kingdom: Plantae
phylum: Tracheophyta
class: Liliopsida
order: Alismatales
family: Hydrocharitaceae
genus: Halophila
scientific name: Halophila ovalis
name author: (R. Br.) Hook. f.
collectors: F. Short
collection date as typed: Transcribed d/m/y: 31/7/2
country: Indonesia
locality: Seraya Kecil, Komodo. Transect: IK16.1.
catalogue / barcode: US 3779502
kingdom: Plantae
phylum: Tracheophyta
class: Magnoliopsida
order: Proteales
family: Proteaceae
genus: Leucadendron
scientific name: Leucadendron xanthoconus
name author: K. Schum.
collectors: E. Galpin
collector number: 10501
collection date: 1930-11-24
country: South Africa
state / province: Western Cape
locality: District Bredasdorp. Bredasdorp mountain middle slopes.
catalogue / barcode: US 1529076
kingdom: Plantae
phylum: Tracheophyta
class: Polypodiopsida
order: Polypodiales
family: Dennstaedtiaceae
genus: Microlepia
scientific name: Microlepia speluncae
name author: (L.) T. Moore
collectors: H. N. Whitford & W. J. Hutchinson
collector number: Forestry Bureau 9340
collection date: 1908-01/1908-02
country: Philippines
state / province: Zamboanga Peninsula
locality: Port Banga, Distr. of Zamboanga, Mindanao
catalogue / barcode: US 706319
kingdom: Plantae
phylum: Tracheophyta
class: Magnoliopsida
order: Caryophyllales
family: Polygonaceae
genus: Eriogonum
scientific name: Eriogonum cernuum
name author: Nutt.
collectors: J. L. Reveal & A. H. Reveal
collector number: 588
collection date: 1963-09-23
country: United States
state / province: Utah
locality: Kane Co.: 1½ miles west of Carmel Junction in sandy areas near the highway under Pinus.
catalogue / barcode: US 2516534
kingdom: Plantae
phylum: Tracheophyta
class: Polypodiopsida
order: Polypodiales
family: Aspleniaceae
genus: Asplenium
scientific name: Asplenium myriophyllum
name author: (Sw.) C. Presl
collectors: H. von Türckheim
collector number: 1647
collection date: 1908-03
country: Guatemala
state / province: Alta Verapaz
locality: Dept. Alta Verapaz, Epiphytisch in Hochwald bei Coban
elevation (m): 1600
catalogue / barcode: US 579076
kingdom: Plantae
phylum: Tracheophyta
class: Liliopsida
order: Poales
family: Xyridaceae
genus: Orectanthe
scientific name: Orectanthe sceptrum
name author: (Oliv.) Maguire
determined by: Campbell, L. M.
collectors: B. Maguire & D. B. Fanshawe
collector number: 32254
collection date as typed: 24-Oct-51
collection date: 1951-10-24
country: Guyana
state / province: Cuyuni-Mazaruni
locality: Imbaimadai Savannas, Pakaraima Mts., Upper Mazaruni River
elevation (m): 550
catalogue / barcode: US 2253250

The problem: Convert the lines above into a Markdown table with two columns, Row and Line, giving each line its own numbered row and omitting any blank lines.

Exercise response:
| Row | Line |
|---|---|
| 1 | kingdom: Plantae |
| 2 | phylum: Tracheophyta |
| 3 | class: Liliopsida |
| 4 | order: Alismatales |
| 5 | family: Hydrocharitaceae |
| 6 | genus: Halophila |
| 7 | scientific name: Halophila ovalis |
| 8 | name author: (R. Br.) Hook. f. |
| 9 | collectors: F. Short |
| 10 | collection date as typed: Transcribed d/m/y: 31/7/2 |
| 11 | country: Indonesia |
| 12 | locality: Seraya Kecil, Komodo. Transect: IK16.1. |
| 13 | catalogue / barcode: US 3779502 |
| 14 | kingdom: Plantae |
| 15 | phylum: Tracheophyta |
| 16 | class: Magnoliopsida |
| 17 | order: Proteales |
| 18 | family: Proteaceae |
| 19 | genus: Leucadendron |
| 20 | scientific name: Leucadendron xanthoconus |
| 21 | name author: K. Schum. |
| 22 | collectors: E. Galpin |
| 23 | collector number: 10501 |
| 24 | collection date: 1930-11-24 |
| 25 | country: South Africa |
| 26 | state / province: Western Cape |
| 27 | locality: District Bredasdorp. Bredasdorp mountain middle slopes. |
| 28 | catalogue / barcode: US 1529076 |
| 29 | kingdom: Plantae |
| 30 | phylum: Tracheophyta |
| 31 | class: Polypodiopsida |
| 32 | order: Polypodiales |
| 33 | family: Dennstaedtiaceae |
| 34 | genus: Microlepia |
| 35 | scientific name: Microlepia speluncae |
| 36 | name author: (L.) T. Moore |
| 37 | collectors: H. N. Whitford & W. J. Hutchinson |
| 38 | collector number: Forestry Bureau 9340 |
| 39 | collection date: 1908-01/1908-02 |
| 40 | country: Philippines |
| 41 | state / province: Zamboanga Peninsula |
| 42 | locality: Port Banga, Distr. of Zamboanga, Mindanao |
| 43 | catalogue / barcode: US 706319 |
| 44 | kingdom: Plantae |
| 45 | phylum: Tracheophyta |
| 46 | class: Magnoliopsida |
| 47 | order: Caryophyllales |
| 48 | family: Polygonaceae |
| 49 | genus: Eriogonum |
| 50 | scientific name: Eriogonum cernuum |
| 51 | name author: Nutt. |
| 52 | collectors: J. L. Reveal & A. H. Reveal |
| 53 | collector number: 588 |
| 54 | collection date: 1963-09-23 |
| 55 | country: United States |
| 56 | state / province: Utah |
| 57 | locality: Kane Co.: 1½ miles west of Carmel Junction in sandy areas near the highway under Pinus. |
| 58 | catalogue / barcode: US 2516534 |
| 59 | kingdom: Plantae |
| 60 | phylum: Tracheophyta |
| 61 | class: Polypodiopsida |
| 62 | order: Polypodiales |
| 63 | family: Aspleniaceae |
| 64 | genus: Asplenium |
| 65 | scientific name: Asplenium myriophyllum |
| 66 | name author: (Sw.) C. Presl |
| 67 | collectors: H. von Türckheim |
| 68 | collector number: 1647 |
| 69 | collection date: 1908-03 |
| 70 | country: Guatemala |
| 71 | state / province: Alta Verapaz |
| 72 | locality: Dept. Alta Verapaz, Epiphytisch in Hochwald bei Coban |
| 73 | elevation (m): 1600 |
| 74 | catalogue / barcode: US 579076 |
| 75 | kingdom: Plantae |
| 76 | phylum: Tracheophyta |
| 77 | class: Liliopsida |
| 78 | order: Poales |
| 79 | family: Xyridaceae |
| 80 | genus: Orectanthe |
| 81 | scientific name: Orectanthe sceptrum |
| 82 | name author: (Oliv.) Maguire |
| 83 | determined by: Campbell, L. M. |
| 84 | collectors: B. Maguire & D. B. Fanshawe |
| 85 | collector number: 32254 |
| 86 | collection date as typed: 24-Oct-51 |
| 87 | collection date: 1951-10-24 |
| 88 | country: Guyana |
| 89 | state / province: Cuyuni-Mazaruni |
| 90 | locality: Imbaimadai Savannas, Pakaraima Mts., Upper Mazaruni River |
| 91 | elevation (m): 550 |
| 92 | catalogue / barcode: US 2253250 |